Capacity of prisons to exceed 300,000
Bülent Sarıoğlu – ANKARA
The capacity of prisons in Turkey is planned to be increased from 218,000 to more than 330,000 in a couple of years, a directorate of the Justice Ministry has revealed.
The total number of prisons across Turkey has risen to 353 with 27 new ones built in the last two years, the Directorate General for Prisons and Detention Houses said in response to an official question posed by Onursal Adıgüzel, a deputy for Istanbul and vice chair of the main opposition Republican People’s Party (CHP).
Meanwhile, 45 prisons have been shut down due to improper physical conditions, the response given under the right to information law.
Although the normal capacity of the present prisons is around 114,000, it was extended to 218,950 with the “enhanced model,” the directorate said.
The 114 new penitentiaries being constructed include two women’s prison, a women’s open prison and a juvenile detention center, according to the statement.
The total capacity of those 114 new prisons is expected to be 73,448 and tenders are due for 23 other new prisons with a total capacity of 14,919, it added.
Thus, the overall capacity of prisons and detention houses across the country will reach 303,000 with an increase of 88,367 in a few years.
The number of convicted felons and prisoners has been rising steadily, Adıgüzel said in his evaluation of the directorate’s response.
“Turkey is the second country after the U.S. in conviction rates amongst the OECD member states,” he said, referring to the Organisation for Economic Co-operation and Development’s report released in May.

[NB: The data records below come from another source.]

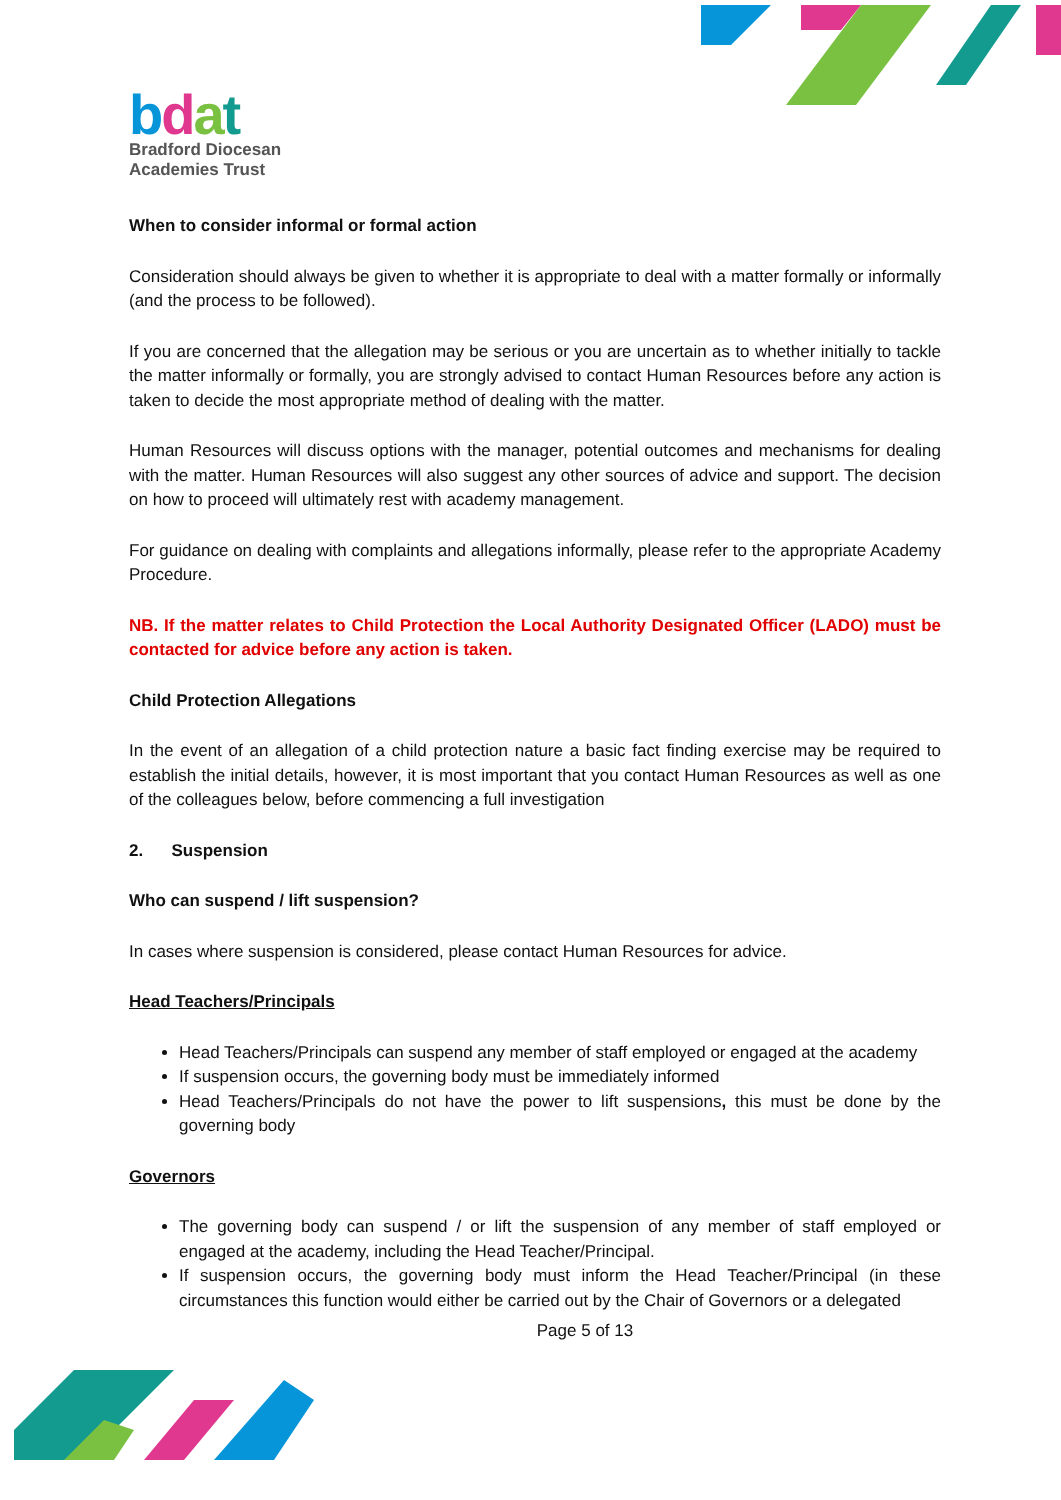bdat
Bradford Diocesan
Academies Trust
When to consider informal or formal action
Consideration should always be given to whether it is appropriate to deal with a matter formally or informally (and the process to be followed).
If you are concerned that the allegation may be serious or you are uncertain as to whether initially to tackle the matter informally or formally, you are strongly advised to contact Human Resources before any action is taken to decide the most appropriate method of dealing with the matter.
Human Resources will discuss options with the manager, potential outcomes and mechanisms for dealing with the matter. Human Resources will also suggest any other sources of advice and support. The decision on how to proceed will ultimately rest with academy management.
For guidance on dealing with complaints and allegations informally, please refer to the appropriate Academy Procedure.
NB. If the matter relates to Child Protection the Local Authority Designated Officer (LADO) must be contacted for advice before any action is taken.
Child Protection Allegations
In the event of an allegation of a child protection nature a basic fact finding exercise may be required to establish the initial details, however, it is most important that you contact Human Resources as well as one of the colleagues below, before commencing a full investigation
2. Suspension
Who can suspend / lift suspension?
In cases where suspension is considered, please contact Human Resources for advice.
Head Teachers/Principals
Head Teachers/Principals can suspend any member of staff employed or engaged at the academy
If suspension occurs, the governing body must be immediately informed
Head Teachers/Principals do not have the power to lift suspensions, this must be done by the governing body
Governors
The governing body can suspend / or lift the suspension of any member of staff employed or engaged at the academy, including the Head Teacher/Principal.
If suspension occurs, the governing body must inform the Head Teacher/Principal (in these circumstances this function would either be carried out by the Chair of Governors or a delegated
Page 5 of 13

“The number of detained per 100,000 person in the U.S., with a population of 330 million, is 665. Meanwhile, the same ratio of 100,000 for Turkey, with a population of 82 million, is 318,” he added.
“Unfortunately, Turkey, which has been ranked near the bottom in health, education, technology and many other topics, shares the position of being one of the top three countries to have the highest conviction rates with the U.S. and Israel. The solution is not to build more prisons, it’s to restore the independence of judiciary.”